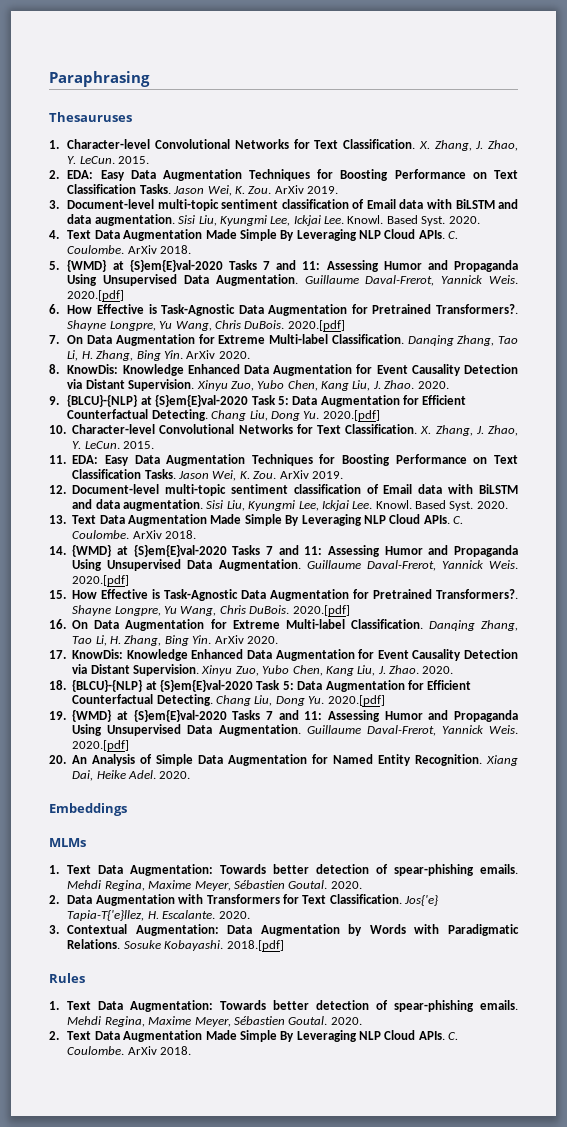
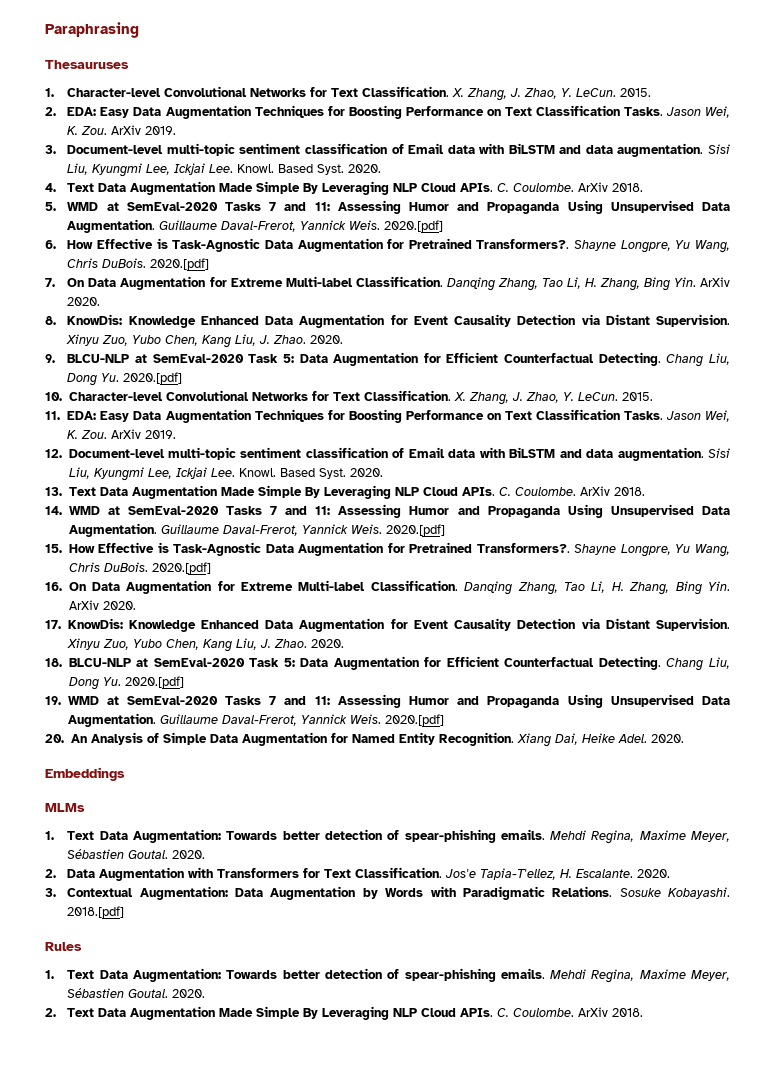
[67,259,223,272] {WMD} at {S}em{E}val-2020 -> [67,202,218,211] WMD at SemEval-2020
[67,394,249,407] {BLCU}-{NLP} at {S}em{E}val-2020 -> [67,354,244,363] BLCU-NLP at SemEval-2020
[72,544,227,557] {WMD} at {S}em{E}val-2020 -> [68,506,219,515] WMD at SemEval-2020
[72,679,253,692] {BLCU}-{NLP} at {S}em{E}val-2020 -> [68,658,245,667] BLCU-NLP at SemEval-2020
[72,709,227,722] {WMD} at {S}em{E}val-2020 -> [67,696,218,705] WMD at SemEval-2020
[404,895,439,906] [67,910,145,921] Jos{'e} Tapia-T{'e}llez, -> [445,868,557,880] Jos'e Tapia-T'ellez,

▶ _Task instructions_
The expected output is exactly the lines of the listing above between the line holding "[67,354,244,363] BLCU-NLP at SemEval-2020" and the line holding "[68,658,245,667] BLCU-NLP at SemEval-2020", inclusive.

▶ _Result of the task_
[67,394,249,407] {BLCU}-{NLP} at {S}em{E}val-2020 -> [67,354,244,363] BLCU-NLP at SemEval-2020
[72,544,227,557] {WMD} at {S}em{E}val-2020 -> [68,506,219,515] WMD at SemEval-2020
[72,679,253,692] {BLCU}-{NLP} at {S}em{E}val-2020 -> [68,658,245,667] BLCU-NLP at SemEval-2020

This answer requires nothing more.